- What you have to do
Render every line of the entries as a JSON list of strings, with one string per line and blank lines omitted. Leave the pictures out of the list.

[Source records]
------------------------------------------------------------
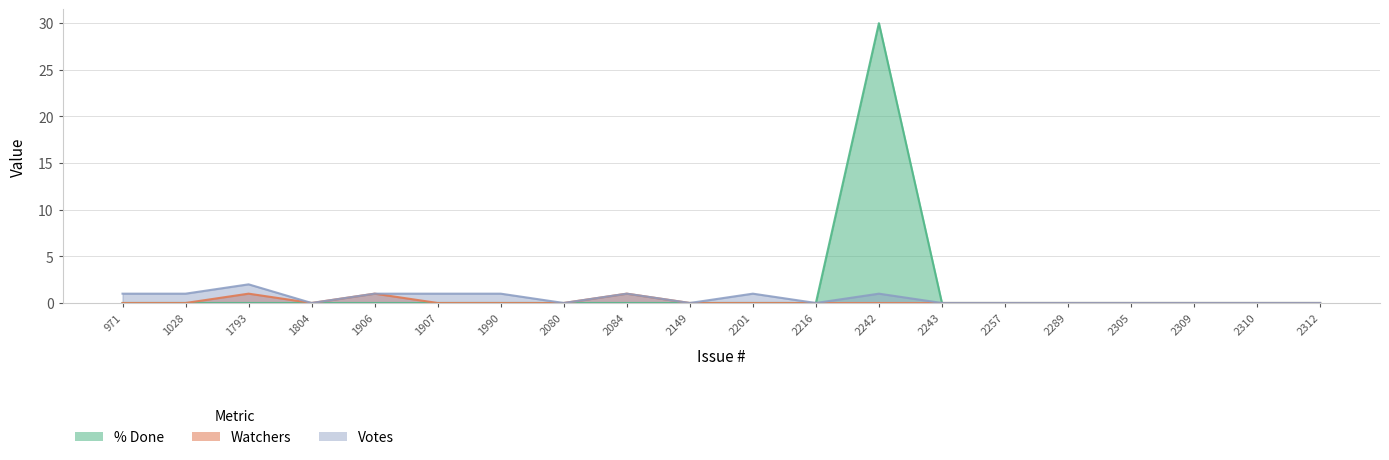

At which category is the sum across all series the highest?

2242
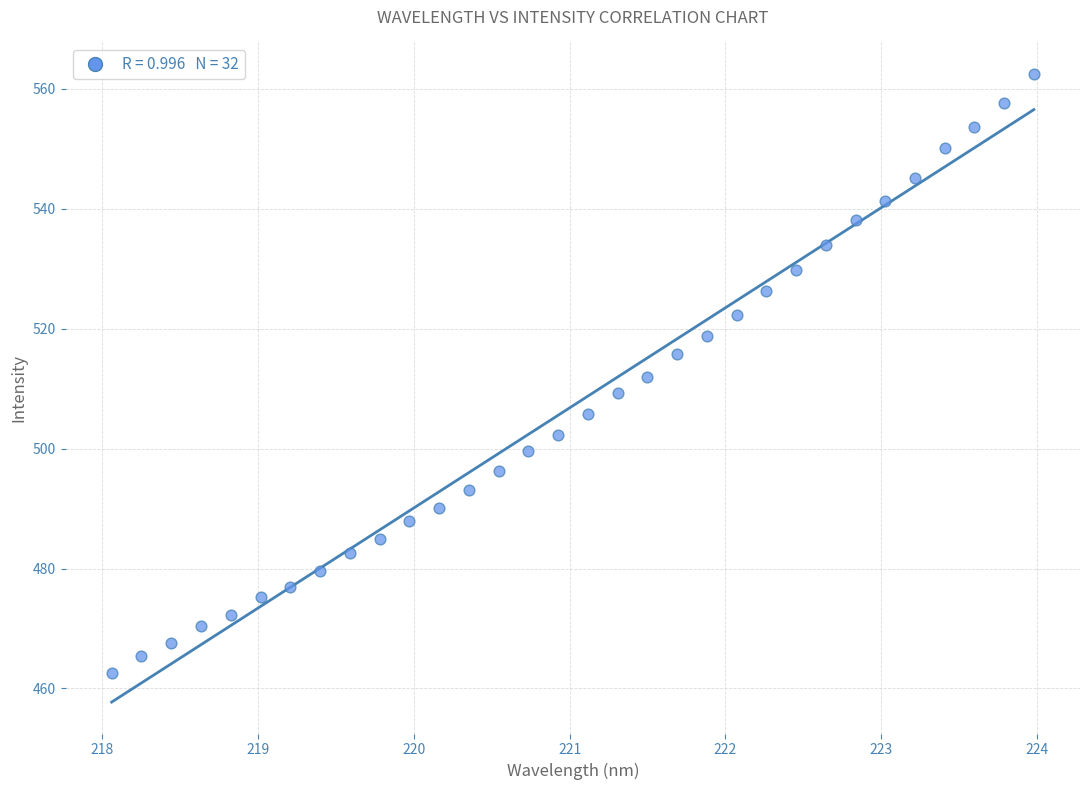

What is the range of Y values (max minus min)?

100.0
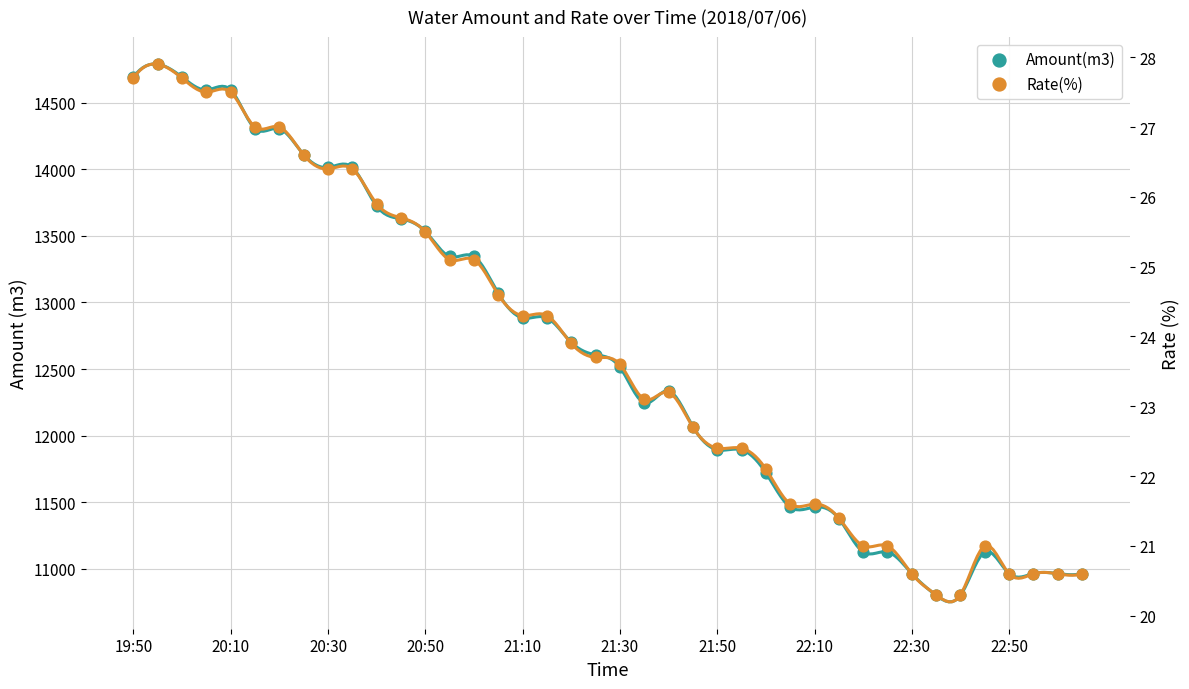

Is the value of Rate(%) at 22:50 greater than the value of Amount(m3) at 20:50?

No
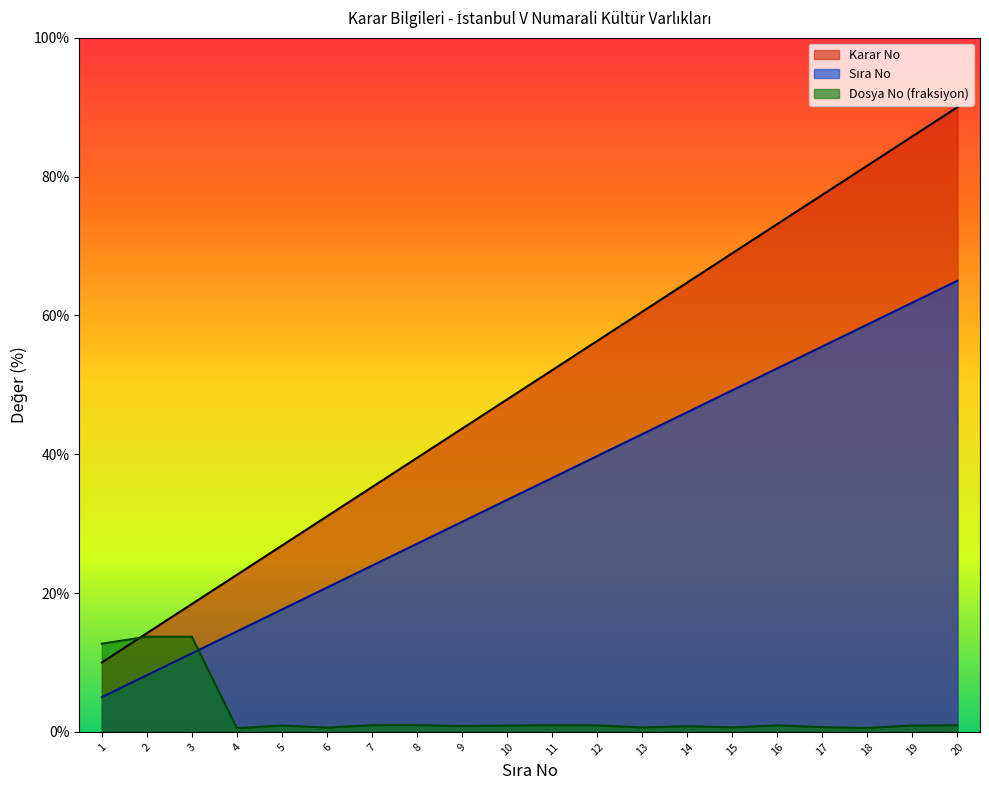

Which category has the lowest value in the Karar No series?

1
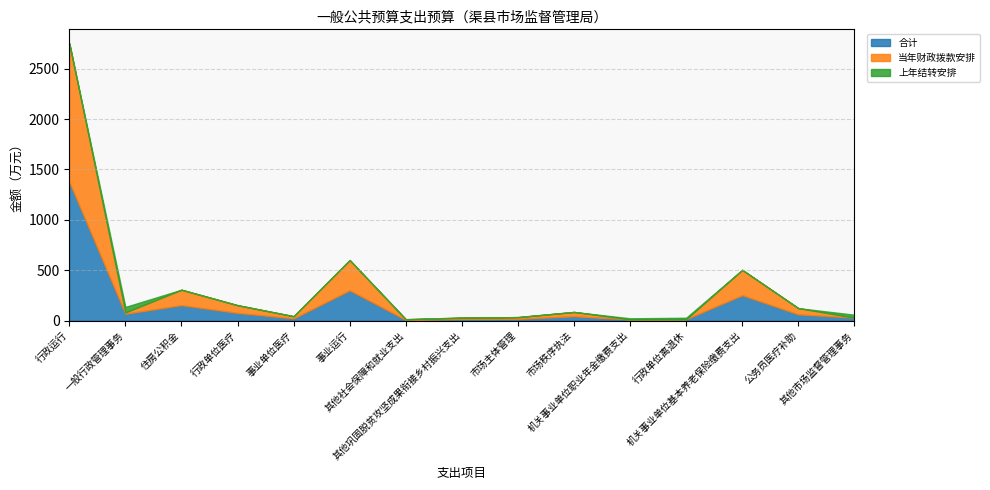

True or false: 合计 and 当年财政拨款安排 cross at least once.

False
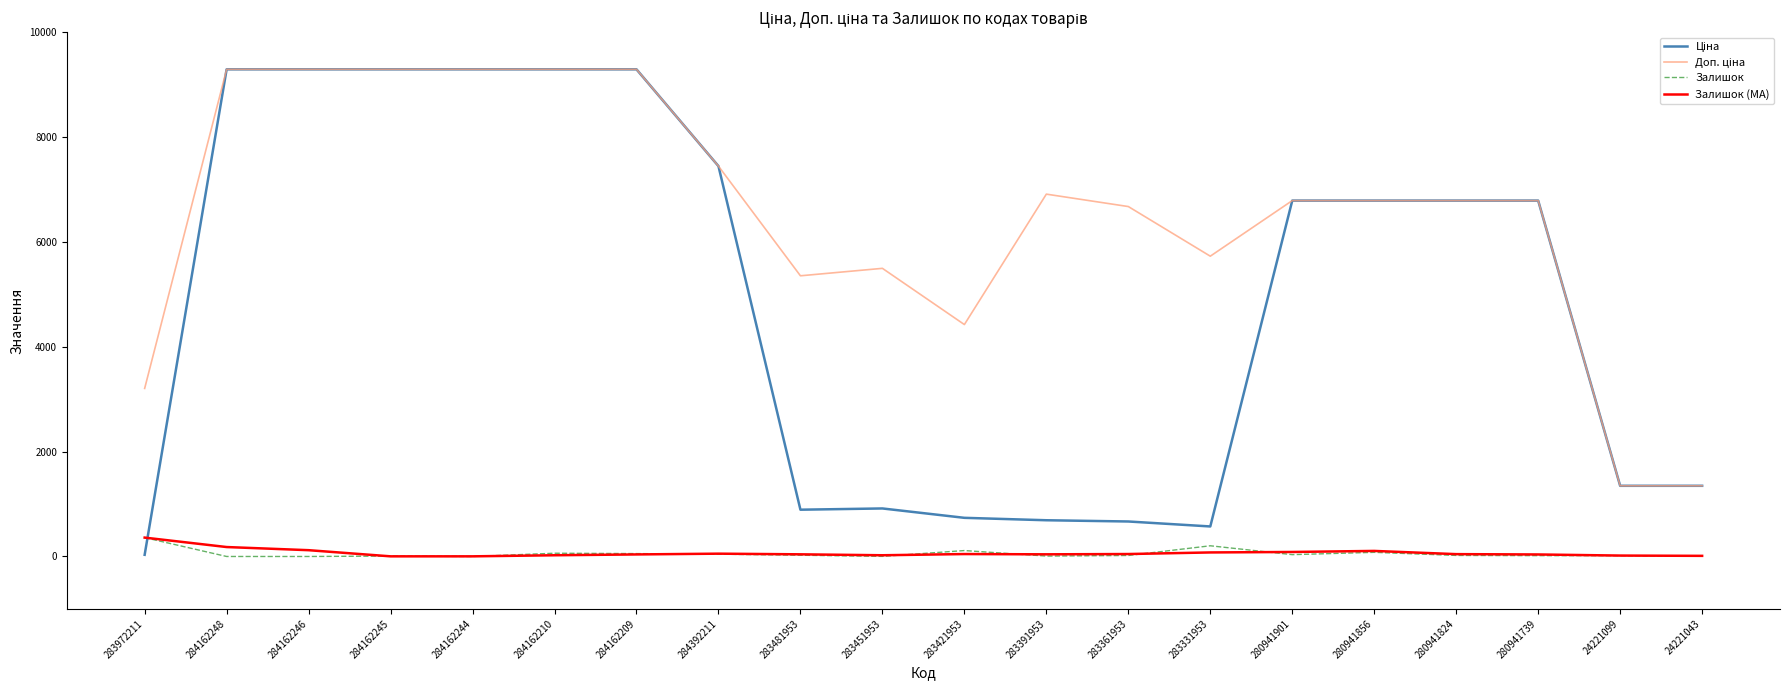

Which category has the highest value in the Залишок (MA) series?

283972211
------------------------------------------------------------
- Result for this exercise
[
  "At which category is the sum across all series the highest?",
  "2242",
  "What is the range of Y values (max minus min)?",
  "100.0",
  "Is the value of Rate(%) at 22:50 greater than the value of Amount(m3) at 20:50?",
  "No",
  "Which category has the lowest value in the Karar No series?",
  "1",
  "True or false: 合计 and 当年财政拨款安排 cross at least once.",
  "False",
  "Which category has the highest value in the Залишок (MA) series?",
  "283972211"
]